» **Document passage**:
——————
# Latigos or billet staps?



## Vidaloco (Sep 14, 2007)

We have long latigo/cinch staps on both sides of our saddles. Any saddle I have I've switched out the short off billet to a latigo. I wonder how many folks prefer the latigo. When looking at new saddles I noticed many (most?) have the little short off billet on the off side instead of the long latigo strap. Do you keep it or change it out?

I like them because your cinching from both sides. I think with the off billet your pulling the girth skin to one direction only. If you draw up from both sides equally, your bringing up the cinch straight under the horse with equal pressure to both sides. Personally I count the holes in the strap and make sure I am the same on both sides.


----------



## dewaynehousehorsemanship (May 24, 2009)

i just use one on the left side because i dont really ride with a tight saddle a lot. But just depends on what makes you happy.


----------



## Vidaloco (Sep 14, 2007)

Thanks, I'm really interested in what others use and what the advantages are of one or the other. I bought a new saddle recently and it came with both the short billet and the long cinch strap. I'm using the long one of course


----------



## 7Ponies (May 21, 2009)
——————
[Entries drawn from a collection]
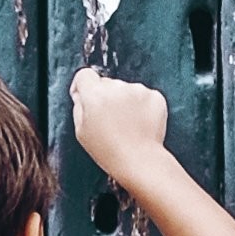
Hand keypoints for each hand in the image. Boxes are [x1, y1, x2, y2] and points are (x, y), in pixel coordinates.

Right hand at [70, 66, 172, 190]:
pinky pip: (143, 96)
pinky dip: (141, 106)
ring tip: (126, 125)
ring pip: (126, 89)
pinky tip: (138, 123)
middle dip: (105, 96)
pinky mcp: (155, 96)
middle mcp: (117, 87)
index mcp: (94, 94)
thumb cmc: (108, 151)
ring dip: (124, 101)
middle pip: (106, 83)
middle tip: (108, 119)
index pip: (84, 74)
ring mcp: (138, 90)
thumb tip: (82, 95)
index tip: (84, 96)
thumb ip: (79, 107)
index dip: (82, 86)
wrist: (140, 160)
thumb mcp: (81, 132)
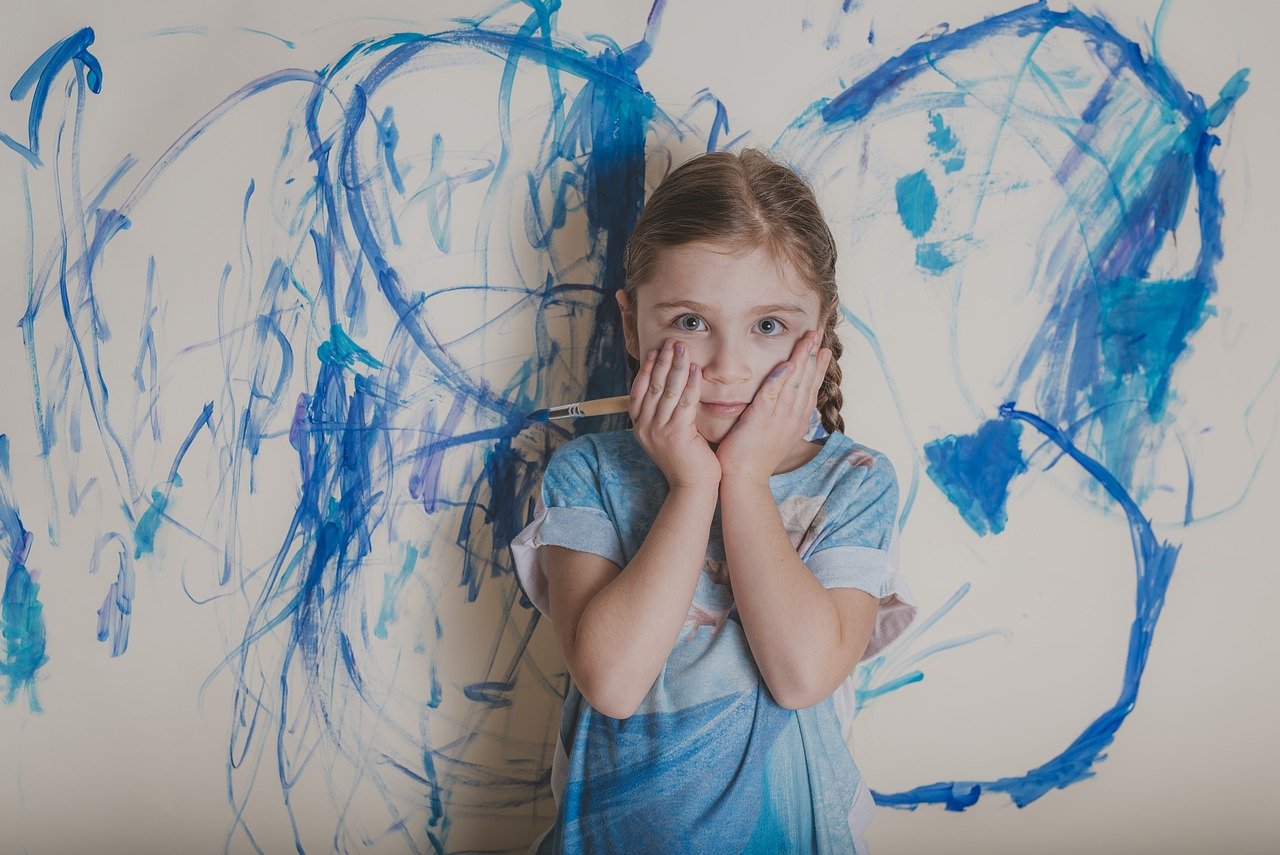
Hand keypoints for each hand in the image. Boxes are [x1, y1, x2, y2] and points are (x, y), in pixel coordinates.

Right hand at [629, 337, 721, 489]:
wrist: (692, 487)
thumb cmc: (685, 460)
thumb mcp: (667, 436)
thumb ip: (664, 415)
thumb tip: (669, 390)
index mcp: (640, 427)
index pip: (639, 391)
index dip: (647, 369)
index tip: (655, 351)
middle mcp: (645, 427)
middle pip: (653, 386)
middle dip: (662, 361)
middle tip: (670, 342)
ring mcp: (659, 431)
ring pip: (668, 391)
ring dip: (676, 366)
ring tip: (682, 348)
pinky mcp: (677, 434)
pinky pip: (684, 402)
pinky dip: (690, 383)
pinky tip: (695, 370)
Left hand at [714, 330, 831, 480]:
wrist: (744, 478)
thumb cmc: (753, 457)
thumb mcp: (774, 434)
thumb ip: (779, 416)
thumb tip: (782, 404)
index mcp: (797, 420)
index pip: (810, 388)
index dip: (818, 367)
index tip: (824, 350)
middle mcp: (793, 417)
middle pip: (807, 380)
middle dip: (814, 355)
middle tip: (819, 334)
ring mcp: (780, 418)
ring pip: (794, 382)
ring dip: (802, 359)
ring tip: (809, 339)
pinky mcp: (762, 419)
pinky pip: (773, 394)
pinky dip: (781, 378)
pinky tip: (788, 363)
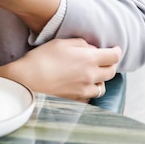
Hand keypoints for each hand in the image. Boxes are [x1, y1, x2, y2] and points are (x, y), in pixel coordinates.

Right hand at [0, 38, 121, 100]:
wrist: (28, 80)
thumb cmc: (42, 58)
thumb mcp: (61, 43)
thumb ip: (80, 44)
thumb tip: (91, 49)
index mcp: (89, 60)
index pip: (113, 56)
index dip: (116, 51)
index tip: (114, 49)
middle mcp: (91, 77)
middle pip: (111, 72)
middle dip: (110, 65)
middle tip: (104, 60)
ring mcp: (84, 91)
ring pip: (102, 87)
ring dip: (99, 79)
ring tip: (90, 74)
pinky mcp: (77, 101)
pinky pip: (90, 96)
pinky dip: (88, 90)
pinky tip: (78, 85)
——————
» **What the exercise asks**: Extend the forum thread on latigo and billet straps, beginning immediately after its final line.

» **Written response**:
I have the short offside billet.

I actually wish Western saddles were easier to cinch up. Seems like the English folks have us beat in that department


----------



## Qtswede (Apr 16, 2009)

I dunno, I think western is easier to slide to fit. Can't tell you how many times a horse has been between holes on an english girth. Pain in the butt. 
Oh, I have saddle that are both ways. Usually I stick with the short off, but for some of the older horses, or fatter horses, there may be a double latigo cinch.


----------



## Cayuse (May 28, 2009)

I use a short off but I don't use the holes. I just tie it up and I ride with a somewhat lose saddle.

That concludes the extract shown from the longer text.